Once the Navy can commission a UUV that can go out for 30 days at a time, “then you’re really starting to get something.”

To do that, the Navy needs bigger UUVs that can store fuel. It refers to these as “large diameter UUVs,” and the goal is ultimately to be able to send them out for at least two months.

These programs “are funded, and funded fairly heavily,” Beam adds.

Still, their current funding is a fraction of that for unmanned aerial vehicles. The Pentagon has budgeted a bit more than $1 billion for all unmanned maritime systems, about half of which will go to unmanned underwater vehicles. By comparison, the Pentagon plans to spend more than $45 billion on UAVs in the next year, according to figures from the Association for Unmanned Vehicle Systems International.

Even so, the trend line for UUVs “is very, very bright,” says Work of CNAS. In the future, he notes, large UUVs might work in the same way as all-purpose trucks, able to carry mines and torpedoes as well as to transport Special Operations Forces.

Smaller UUVs might also be implanted with sensors and weapons, sit off the coast of an enemy harbor, “and essentially be a mobile minefield with small torpedoes so when ships come out of the harbor they could disable them.”

For now, antimine UUVs are already “going like gangbusters,” being deployed extensively in places like the Persian Gulf to sweep for mines using programmed GPS coordinates, Work adds. 

UUVs can sweep areas with relative precision, but “what they are working on right now is the false-alarm rates, because the sonars they carry are very small.” 

In years to come, UUVs are not likely to replace manned nuclear-powered attack submarines. They are not fast enough to follow – or advanced enough to hunt and track – adversaries' submarines, for example. 

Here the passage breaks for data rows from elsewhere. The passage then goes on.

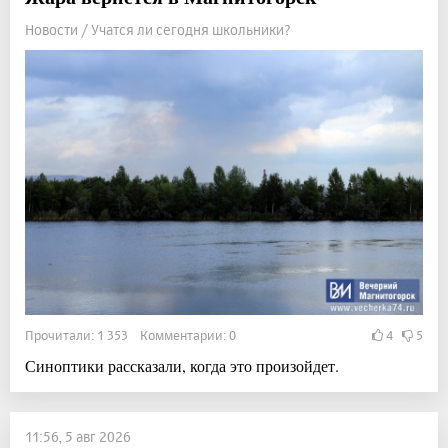
Новости / Учатся ли сегодня школьники?
Прочитали: 1 353 Комментарии: 0
4
5
Синоптики рассказали, когда это произойдет.
11:56, 5 авг 2026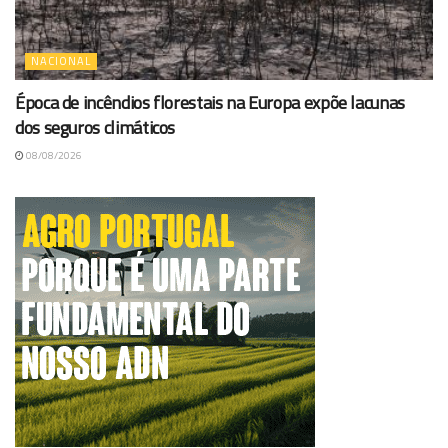
NACIONAL
Época de incêndios florestais na Europa expõe lacunas
dos seguros climáticos
08/08/2026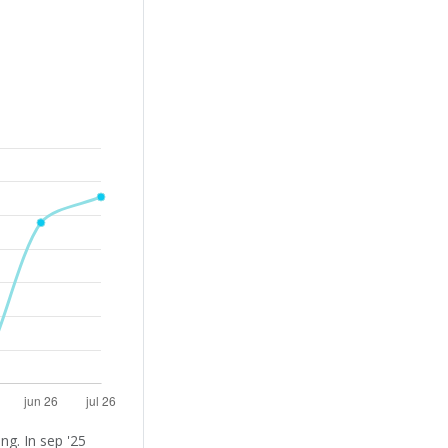
g. In sep '25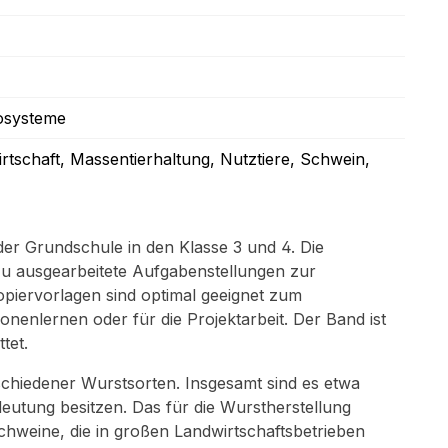
kosysteme
rtschaft
, Massentierhaltung
, Nutztiere
, Schwein
,
der Grundschule in den Klasse 3 und 4. Die
dazu ausgearbeitete Aufgabenstellungen zur
piervorlagen sind optimal geeignet zum
ionenlernen oder für die Projektarbeit. Der Band ist
tet.
schiedener Wurstsorten. Insgesamt sind es etwa
deutung besitzen. Das für die Wurstherstellung
schweine, die in großen Landwirtschaftsbetrieben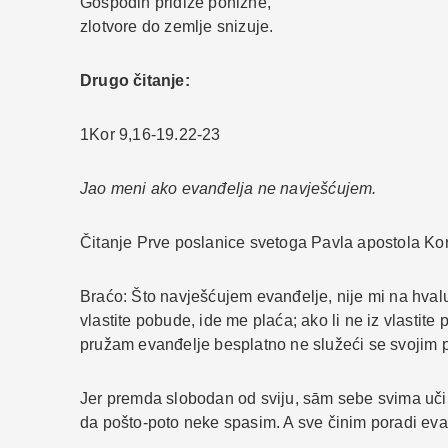
Gospodin pridiže ponizne,
zlotvore do zemlje snizuje.
Drugo čitanje:
1Kor 9,16-19.22-23
Jao meni ako evanđelja ne navješćujem.
Čitanje Prve poslanice svetoga Pavla apostola Ko
Braćo: Što navješćujem evanđelje, nije mi na hvalu
vlastite pobude, ide me plaća; ako li ne iz vlastit
pružam evanđelje besplatno ne služeći se svojim 
Jer premda slobodan od sviju, sām sebe svima uči
da pošto-poto neke spasim. A sve činim poradi evan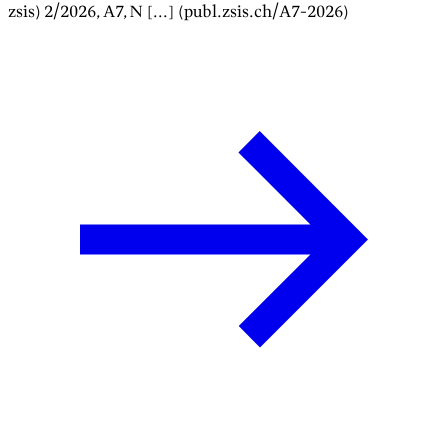
zsis)
2/2026
, A
7
, N [...] (publ.zsis.ch/A
7
-
2026
)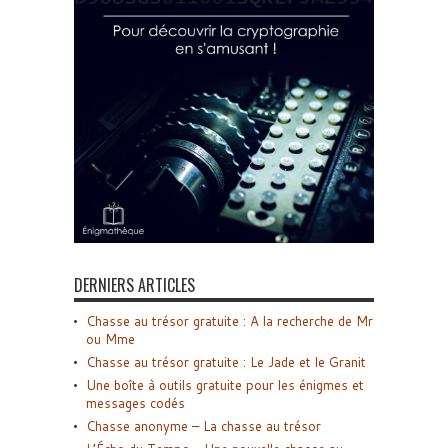
DERNIERS ARTICLES
Chasse au trésor gratuite : A la recherche de Mr
ou Mme
Chasse au trésor gratuite : Le Jade et le Granit
Une boîte à outils gratuite pour les énigmes et
messages codés
Chasse anonyme – La chasse au trésor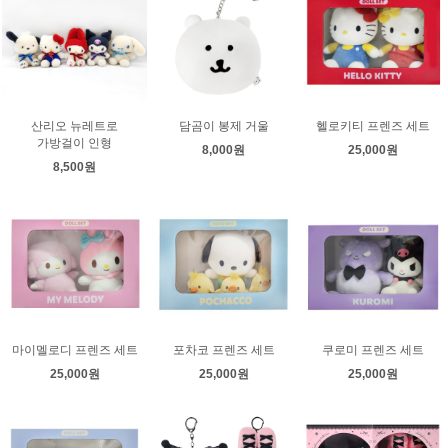
산리오 뉴레트로
담곰이 봉제 거울
헬로키티 프렌즈 세트
가방걸이 인형
8,000원
25,000원
8,500원
마이멜로디 프렌즈 세트
포차코 프렌즈 세트
쿠로미 프렌즈 세트
25,000원
25,000원
25,000원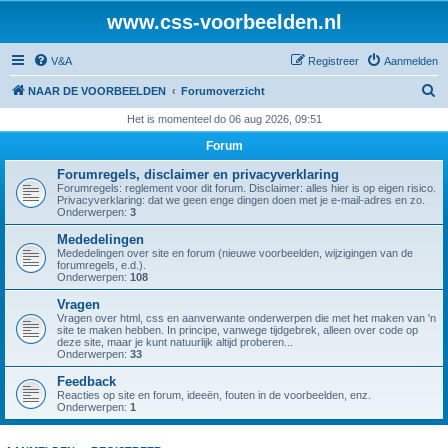
www.css-voorbeelden.nl
V&A
Registreer
Aanmelden
Z
NAAR DE VOORBEELDEN
Forumoverzicht
o
Het is momenteel do 06 aug 2026, 09:51
e
Forum
k
Forumregels, disclaimer en privacyverklaring
Forumregels: reglement voor dit forum. Disclaimer: alles hier is op eigen risico.
Privacyverklaring: dat we geen enge dingen doen met je e-mail-adres en zo.
Onderwerpen:
3
Mededelingen
Mededelingen over site en forum (nieuwe voorbeelden, wijzigingen van de
forumregels, e.d.).
Onderwerpen:
108
Vragen
Vragen over html, css en aanverwante onderwerpen die met het maken van 'n
site te maken hebben. In principe, vanwege tijdgebrek, alleen over code op
deze site, maar je kunt natuurlijk altijd proberen...
Onderwerpen:
33
Feedback
Reacties op site en forum, ideeën, fouten in de voorbeelden, enz.
Onderwerpen:
1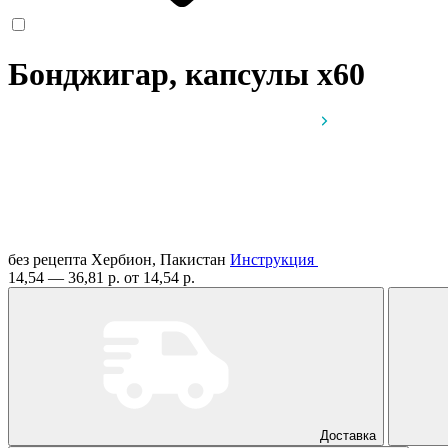
Бонджигар, капсулы
x60
без рецепта
Хербион, Пакистан
Инструкция
14,54 — 36,81 р.
от 14,54 р.
Доставка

They will, however, probably be designed to “do the missions that are dull, dangerous, dirty, or deceptive that the [nuclear-powered attack submarines] can’t do,” Rear Adm. Richard Breckenridge, director of the Navy’s Undersea Warfare Division, told lawmakers at a September congressional hearing. “So what we’ll do is we’ll be able to free up those manned assets to go do our nation’s bidding.”